## 抜粋文
= = =

19日で第48代横綱大鵬の死去から9年がたつ。

大鵬の友人だった横浜市在住の仲村房次郎さん(84)は「仕切りで腰にグッと力を入れる姿勢が、大鵬に似てますよ」と、孫の王鵬に大横綱を重ねた。

王鵬が新入幕を果たした今場所。胸を躍らせながらテレビ越しでエールを送っている。

北海道・稚内市で水産加工会社を経営していた91年、偶然会社に訪れた大鵬親方(当時)と出会うとすぐに打ち解けた。稚内は、大鵬が少年時代に旧樺太から引き揚げる際に上陸した地。生前、大鵬が「稚内で降りたから横綱になれた。その証しを残したい」という言葉が忘れられず、自身が発起人となり20年5月に縦2メートル超という大鵬の記念碑を建立した。大鵬の等身大の姿や手形が刻まれている。

= = =

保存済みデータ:
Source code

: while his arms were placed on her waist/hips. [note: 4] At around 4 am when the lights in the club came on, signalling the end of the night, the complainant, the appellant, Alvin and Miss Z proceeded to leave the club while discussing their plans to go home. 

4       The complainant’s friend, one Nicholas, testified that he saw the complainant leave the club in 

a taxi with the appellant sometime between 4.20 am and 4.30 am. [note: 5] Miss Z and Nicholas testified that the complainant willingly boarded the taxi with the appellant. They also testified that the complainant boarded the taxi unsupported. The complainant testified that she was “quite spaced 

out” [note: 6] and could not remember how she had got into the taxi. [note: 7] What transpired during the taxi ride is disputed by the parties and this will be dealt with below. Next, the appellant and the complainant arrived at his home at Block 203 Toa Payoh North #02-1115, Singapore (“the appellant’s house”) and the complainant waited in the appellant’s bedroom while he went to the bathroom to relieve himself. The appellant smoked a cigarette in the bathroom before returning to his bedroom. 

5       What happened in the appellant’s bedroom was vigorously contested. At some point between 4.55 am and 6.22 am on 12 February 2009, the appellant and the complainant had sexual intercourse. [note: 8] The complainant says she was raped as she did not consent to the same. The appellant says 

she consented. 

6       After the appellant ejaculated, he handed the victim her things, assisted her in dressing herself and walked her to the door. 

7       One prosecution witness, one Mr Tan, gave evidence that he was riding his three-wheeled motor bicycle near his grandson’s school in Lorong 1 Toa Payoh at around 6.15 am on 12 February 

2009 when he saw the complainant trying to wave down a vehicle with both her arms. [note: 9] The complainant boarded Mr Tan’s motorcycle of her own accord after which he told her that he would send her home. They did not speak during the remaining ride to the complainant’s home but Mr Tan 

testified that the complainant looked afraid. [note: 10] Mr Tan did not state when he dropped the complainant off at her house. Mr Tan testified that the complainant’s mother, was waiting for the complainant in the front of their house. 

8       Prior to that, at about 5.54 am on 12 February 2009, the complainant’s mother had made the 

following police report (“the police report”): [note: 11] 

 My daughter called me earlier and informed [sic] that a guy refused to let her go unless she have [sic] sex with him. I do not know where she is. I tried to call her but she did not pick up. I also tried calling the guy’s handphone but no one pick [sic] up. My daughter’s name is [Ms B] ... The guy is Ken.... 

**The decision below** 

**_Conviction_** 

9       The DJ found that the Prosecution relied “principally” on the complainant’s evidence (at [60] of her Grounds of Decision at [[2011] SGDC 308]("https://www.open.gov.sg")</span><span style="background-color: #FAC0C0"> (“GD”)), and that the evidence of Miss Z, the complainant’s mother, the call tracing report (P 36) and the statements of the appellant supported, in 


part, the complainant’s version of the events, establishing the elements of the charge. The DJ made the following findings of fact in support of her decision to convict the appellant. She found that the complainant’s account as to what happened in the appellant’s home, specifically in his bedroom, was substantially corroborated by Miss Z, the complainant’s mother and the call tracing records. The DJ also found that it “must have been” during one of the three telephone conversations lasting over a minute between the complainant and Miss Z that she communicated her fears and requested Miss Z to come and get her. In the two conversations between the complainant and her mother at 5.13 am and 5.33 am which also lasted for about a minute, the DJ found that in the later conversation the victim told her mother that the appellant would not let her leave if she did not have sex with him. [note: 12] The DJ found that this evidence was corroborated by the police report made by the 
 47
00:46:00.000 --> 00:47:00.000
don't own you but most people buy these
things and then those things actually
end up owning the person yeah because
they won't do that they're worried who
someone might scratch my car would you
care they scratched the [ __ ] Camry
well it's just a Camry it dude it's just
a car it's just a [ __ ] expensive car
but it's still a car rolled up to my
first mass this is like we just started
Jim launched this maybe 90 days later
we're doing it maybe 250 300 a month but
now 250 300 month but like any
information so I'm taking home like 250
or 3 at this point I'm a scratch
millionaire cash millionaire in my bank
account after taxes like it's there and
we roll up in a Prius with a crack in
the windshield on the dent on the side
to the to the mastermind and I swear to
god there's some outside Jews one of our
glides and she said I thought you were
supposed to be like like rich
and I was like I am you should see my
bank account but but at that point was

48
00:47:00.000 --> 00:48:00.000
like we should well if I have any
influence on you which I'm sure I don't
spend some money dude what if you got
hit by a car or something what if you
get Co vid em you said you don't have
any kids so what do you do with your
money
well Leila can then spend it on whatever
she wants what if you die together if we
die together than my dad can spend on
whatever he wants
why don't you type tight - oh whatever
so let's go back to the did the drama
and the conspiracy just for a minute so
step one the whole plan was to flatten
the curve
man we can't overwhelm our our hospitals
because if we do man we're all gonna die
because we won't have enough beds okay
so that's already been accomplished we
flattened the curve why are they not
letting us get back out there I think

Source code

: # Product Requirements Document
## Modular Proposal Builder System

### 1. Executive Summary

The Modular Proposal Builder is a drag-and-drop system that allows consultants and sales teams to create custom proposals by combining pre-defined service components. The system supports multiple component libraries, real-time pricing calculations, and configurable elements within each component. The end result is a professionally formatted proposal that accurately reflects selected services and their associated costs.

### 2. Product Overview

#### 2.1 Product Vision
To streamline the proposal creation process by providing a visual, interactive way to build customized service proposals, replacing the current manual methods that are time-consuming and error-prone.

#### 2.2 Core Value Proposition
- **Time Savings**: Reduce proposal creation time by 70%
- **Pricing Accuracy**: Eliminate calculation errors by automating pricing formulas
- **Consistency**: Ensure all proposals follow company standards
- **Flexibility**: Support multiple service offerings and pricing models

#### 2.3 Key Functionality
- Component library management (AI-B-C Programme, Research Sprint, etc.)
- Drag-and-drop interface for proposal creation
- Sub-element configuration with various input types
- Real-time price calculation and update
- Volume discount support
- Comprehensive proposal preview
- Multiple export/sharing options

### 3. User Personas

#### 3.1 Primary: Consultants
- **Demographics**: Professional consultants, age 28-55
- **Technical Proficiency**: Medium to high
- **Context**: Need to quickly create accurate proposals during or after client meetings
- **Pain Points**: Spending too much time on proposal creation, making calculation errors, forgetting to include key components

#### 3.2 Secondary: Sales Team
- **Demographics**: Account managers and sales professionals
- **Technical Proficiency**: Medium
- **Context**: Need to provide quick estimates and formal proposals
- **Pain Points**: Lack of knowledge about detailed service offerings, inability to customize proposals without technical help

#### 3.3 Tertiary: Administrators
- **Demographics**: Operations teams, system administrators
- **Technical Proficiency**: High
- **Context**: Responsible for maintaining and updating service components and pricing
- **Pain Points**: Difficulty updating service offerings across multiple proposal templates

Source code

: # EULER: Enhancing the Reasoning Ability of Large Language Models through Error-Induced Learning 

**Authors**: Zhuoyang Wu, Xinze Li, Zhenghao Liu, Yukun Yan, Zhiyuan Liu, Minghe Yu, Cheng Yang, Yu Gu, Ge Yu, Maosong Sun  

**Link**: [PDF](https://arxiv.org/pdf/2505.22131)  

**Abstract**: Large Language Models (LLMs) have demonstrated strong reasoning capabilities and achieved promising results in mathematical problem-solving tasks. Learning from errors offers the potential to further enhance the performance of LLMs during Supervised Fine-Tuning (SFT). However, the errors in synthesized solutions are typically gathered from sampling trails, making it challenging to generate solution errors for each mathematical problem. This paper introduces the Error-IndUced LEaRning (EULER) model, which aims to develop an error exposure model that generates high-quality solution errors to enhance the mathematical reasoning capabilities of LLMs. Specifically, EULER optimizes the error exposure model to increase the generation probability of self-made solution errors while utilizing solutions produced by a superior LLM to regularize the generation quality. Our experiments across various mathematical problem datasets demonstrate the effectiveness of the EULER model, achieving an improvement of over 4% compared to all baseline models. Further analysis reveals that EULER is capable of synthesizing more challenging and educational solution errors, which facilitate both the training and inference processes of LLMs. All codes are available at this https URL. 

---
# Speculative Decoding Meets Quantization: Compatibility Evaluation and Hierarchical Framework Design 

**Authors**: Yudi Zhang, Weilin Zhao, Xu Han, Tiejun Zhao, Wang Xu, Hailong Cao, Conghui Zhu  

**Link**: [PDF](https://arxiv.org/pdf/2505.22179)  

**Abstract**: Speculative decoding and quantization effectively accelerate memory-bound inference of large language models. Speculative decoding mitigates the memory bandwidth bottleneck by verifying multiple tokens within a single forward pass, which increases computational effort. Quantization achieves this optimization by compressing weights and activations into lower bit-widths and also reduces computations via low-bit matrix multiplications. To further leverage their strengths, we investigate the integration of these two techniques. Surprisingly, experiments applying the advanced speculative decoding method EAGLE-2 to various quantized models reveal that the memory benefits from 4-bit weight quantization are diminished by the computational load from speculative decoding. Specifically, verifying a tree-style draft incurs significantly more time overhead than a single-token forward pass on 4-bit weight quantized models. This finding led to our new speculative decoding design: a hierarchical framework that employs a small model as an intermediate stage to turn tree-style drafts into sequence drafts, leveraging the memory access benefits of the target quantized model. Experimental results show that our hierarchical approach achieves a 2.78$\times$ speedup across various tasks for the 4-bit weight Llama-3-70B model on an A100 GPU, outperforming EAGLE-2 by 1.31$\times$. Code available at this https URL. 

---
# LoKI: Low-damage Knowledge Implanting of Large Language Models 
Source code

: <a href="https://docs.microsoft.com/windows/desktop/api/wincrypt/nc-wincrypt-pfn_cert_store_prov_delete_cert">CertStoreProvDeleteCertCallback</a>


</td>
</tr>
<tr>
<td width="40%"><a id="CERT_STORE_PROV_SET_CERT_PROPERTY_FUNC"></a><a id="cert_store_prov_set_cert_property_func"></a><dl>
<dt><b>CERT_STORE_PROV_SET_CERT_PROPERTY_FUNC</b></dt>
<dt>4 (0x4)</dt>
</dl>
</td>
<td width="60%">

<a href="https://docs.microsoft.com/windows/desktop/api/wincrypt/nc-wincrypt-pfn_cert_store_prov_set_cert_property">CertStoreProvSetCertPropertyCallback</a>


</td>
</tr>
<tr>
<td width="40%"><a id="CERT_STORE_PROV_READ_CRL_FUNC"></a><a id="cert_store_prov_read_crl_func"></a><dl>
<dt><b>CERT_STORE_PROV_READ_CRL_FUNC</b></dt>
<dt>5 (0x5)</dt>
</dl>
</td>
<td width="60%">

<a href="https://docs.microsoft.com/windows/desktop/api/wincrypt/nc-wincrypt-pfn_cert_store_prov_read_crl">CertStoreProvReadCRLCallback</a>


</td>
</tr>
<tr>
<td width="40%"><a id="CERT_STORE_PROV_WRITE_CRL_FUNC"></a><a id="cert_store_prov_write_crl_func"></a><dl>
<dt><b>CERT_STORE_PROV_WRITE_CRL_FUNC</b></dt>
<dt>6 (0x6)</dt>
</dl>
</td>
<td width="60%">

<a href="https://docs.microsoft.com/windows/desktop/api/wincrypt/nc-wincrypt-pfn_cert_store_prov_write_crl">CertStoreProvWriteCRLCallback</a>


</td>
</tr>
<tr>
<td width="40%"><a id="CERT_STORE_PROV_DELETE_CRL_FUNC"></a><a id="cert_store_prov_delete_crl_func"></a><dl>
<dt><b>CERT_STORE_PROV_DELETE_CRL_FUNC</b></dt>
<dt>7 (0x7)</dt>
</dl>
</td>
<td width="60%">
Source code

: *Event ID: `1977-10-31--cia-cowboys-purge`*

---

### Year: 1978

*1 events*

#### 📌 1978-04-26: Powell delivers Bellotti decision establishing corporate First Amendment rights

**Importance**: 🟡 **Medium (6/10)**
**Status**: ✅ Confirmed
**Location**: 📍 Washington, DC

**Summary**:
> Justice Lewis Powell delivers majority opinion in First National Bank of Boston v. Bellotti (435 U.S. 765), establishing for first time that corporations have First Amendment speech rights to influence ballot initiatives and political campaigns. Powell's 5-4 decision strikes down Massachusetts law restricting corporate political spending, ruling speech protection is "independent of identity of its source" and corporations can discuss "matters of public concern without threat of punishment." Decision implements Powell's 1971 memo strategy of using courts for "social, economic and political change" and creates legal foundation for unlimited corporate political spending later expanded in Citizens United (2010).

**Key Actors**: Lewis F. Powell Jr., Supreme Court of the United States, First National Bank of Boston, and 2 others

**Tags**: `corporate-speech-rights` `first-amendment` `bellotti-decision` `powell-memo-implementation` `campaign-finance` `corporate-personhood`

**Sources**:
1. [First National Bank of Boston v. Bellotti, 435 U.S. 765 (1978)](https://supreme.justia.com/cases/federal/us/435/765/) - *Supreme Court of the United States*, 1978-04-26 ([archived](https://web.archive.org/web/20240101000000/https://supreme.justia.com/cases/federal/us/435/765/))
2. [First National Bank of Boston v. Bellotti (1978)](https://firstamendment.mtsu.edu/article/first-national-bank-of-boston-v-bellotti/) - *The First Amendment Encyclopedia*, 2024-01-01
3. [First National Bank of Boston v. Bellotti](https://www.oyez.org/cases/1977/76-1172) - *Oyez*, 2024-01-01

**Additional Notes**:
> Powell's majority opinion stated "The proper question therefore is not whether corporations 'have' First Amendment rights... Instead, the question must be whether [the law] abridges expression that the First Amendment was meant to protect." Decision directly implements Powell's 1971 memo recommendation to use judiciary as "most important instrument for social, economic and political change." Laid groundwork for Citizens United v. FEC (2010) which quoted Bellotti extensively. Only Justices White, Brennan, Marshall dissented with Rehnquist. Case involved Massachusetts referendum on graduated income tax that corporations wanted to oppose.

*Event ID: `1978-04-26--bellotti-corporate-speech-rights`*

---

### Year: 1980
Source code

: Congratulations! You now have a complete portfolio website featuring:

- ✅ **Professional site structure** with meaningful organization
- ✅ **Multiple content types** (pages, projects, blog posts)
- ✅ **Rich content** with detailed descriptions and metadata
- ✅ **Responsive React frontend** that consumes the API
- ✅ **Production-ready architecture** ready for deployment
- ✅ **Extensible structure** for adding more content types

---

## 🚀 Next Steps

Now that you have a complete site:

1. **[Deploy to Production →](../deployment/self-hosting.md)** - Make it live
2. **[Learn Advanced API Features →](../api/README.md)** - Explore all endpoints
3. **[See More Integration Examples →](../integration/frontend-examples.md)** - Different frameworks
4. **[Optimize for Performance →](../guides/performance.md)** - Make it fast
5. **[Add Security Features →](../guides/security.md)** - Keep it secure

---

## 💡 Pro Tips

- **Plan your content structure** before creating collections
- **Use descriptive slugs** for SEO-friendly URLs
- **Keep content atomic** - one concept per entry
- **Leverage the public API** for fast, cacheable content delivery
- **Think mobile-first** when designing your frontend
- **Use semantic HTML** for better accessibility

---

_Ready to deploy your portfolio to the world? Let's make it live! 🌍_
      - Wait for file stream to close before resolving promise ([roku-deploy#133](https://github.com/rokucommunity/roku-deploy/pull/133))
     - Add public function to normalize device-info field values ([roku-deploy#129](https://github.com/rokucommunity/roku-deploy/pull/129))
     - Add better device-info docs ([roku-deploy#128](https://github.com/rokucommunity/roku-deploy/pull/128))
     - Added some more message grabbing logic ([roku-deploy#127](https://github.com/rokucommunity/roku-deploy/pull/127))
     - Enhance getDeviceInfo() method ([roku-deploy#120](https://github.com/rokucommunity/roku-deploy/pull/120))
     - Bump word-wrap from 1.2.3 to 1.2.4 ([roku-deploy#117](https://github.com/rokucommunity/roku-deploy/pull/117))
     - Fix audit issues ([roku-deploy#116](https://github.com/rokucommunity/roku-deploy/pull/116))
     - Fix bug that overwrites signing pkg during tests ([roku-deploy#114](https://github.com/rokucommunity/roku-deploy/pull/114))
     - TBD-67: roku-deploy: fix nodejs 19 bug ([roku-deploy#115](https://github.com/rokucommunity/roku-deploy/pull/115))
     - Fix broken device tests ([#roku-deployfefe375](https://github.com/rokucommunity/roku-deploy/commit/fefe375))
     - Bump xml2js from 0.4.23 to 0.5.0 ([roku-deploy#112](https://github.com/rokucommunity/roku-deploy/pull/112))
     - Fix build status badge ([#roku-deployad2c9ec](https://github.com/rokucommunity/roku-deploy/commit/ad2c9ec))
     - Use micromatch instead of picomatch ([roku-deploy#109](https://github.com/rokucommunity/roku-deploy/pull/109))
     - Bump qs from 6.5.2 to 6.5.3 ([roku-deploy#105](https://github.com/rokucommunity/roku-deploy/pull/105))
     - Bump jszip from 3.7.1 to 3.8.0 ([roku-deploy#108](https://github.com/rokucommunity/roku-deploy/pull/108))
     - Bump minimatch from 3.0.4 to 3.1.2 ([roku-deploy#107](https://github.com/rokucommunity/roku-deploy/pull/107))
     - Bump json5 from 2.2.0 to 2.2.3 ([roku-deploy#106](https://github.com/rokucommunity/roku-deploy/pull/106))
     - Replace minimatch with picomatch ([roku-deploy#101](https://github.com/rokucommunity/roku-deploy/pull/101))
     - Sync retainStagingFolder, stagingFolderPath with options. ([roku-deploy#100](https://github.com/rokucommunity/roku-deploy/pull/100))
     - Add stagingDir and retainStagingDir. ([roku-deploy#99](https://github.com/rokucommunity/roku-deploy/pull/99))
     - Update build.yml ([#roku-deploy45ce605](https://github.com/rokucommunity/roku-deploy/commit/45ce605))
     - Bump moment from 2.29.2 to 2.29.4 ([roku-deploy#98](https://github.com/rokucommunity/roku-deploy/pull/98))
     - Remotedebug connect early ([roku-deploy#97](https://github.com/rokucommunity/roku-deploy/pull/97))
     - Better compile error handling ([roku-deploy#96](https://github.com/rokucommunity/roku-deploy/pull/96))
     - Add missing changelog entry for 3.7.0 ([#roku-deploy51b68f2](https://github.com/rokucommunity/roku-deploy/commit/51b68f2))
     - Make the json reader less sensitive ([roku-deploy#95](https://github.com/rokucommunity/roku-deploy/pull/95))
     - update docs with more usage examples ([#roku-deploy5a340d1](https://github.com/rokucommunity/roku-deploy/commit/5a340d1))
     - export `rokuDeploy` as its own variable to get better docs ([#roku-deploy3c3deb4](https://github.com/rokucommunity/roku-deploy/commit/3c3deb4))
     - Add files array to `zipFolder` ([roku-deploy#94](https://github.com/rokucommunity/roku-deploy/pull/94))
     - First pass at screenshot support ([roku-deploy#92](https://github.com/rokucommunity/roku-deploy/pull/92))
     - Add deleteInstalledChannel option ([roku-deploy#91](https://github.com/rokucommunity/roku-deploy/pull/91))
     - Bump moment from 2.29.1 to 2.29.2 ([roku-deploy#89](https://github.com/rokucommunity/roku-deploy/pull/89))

= = =

## 作業依頼
抜粋文を一字一句変えずに全文再掲してください。 抜粋文のみに基づいて作業してください。

## 結果
19日で第48代横綱大鵬の死去から9年がたつ。

大鵬の友人だった横浜市在住の仲村房次郎さん(84)は「仕切りで腰にグッと力を入れる姿勢が、大鵬に似てますよ」と、孫の王鵬に大横綱を重ねた。

王鵬が新入幕を果たした今場所。胸を躍らせながらテレビ越しでエールを送っている。

北海道・稚内市で水産加工会社を経営していた91年、偶然会社に訪れた大鵬親方(当時)と出会うとすぐに打ち解けた。稚内は、大鵬が少年時代に旧樺太から引き揚げる際に上陸した地。生前、大鵬が「稚内で降りたから横綱になれた。その証しを残したい」という言葉が忘れられず、自身が発起人となり20年5月に縦2メートル超という大鵬の記念碑を建立した。大鵬の等身大の姿や手形が刻まれている。